_ACTION ITEM 1_
In the transcribed listing below, substitute "О магазине" for "О компании" and write the listing out again with everything else unchanged. Leave the pictures out.

_EXTRACTED TEXT_

Unioning Layers Together

Through the union method, it is now possible to union together an arbitrary number of either RasterLayers or TiledRasterLayers.

# Layers to be unioned together
layers = [raster_layer_1, raster_layer_2, raster_layer_3]

unioned_layers = gps.union(layers)

Getting Point Values From a Layer

By using the get_point_values method, one can retrieve data points that falls on or near a given point.

from shapely.geometry import Point

# The points we'd like to collect data at
p1 = Point(0, 0)
p2 = Point(1, 1)
p3 = Point(10, 10)

# The tiled layer which will be queried
tiled_layer = ...

tiled_layer.get_point_values([p1, p2, p3])

The above code will return a [(Point, [float])] where each point given will be paired with all of the values it covers (one for each band of the Tile).

It is also possible to pass in a dict to get_point_values.

labeled_points = {'p1': p1, 'p2': p2, 'p3': p3}

tiled_layer.get_point_values(labeled_points)

This will return a {k: (Point, [float])} which is similar to the above code only now the (Point, [float]) is the value of the key that point had in the input dict.

Combining Bands of Multiple Layers

combine_bands will concatenate the bands of values that share a key together to produce a new, single value. This new Tile will contain all of the bands from all of the values that shared a key from the given layers.

This method is most useful when you have multiple layers that contain a single band from a multiband image; and you’d like to combine them together so that all or some of the bands are available from a single layer.

# Three different layers that contain a single band from the
# same scene
band_1_layer = ...
band_2_layer = ...
band_3_layer = ...

# combined_layer will have values that contain three bands: the first
# from band_1_layer, the second from band_2_layer, and the last from
# band_3_layer
combined_layer = gps.combine_bands([band_1_layer, band_2_layer, band_3_layer])

0.2.2

0.2.2 fixes the naming issue brought about in 0.2.1 where the backend jar and the docs had the incorrect version number.

geopyspark

  • Fixed version numbers for docs and jar.

0.2.1

0.2.1 adds two major bug fixes for the catalog.query and geotiff.get functions as well as a few other minor changes/additions.

geopyspark

  • Updated description in setup.py.

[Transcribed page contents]

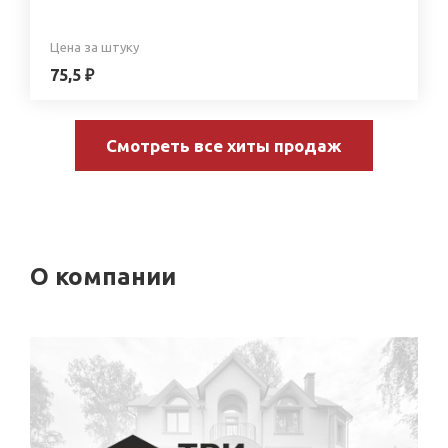
Цена за штуку
75,5 ₽
Смотреть все хиты продаж
О компании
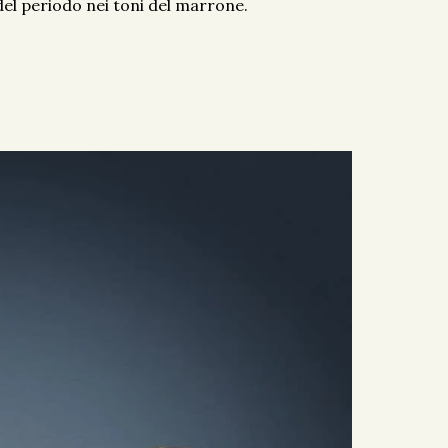
del periodo nei toni del marrone.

_ACTION ITEM 2_
Name every variable in the geopyspark text above whose assigned value is an ellipsis ("...").

_WORKED SOLUTION 1_
Цена за штуку
75,5 ₽
Смотреть все хиты продаж
О магазине
del periodo nei toni del marrone.

_WORKED SOLUTION 2_
tiled_layer, band_1_layer, band_2_layer, band_3_layer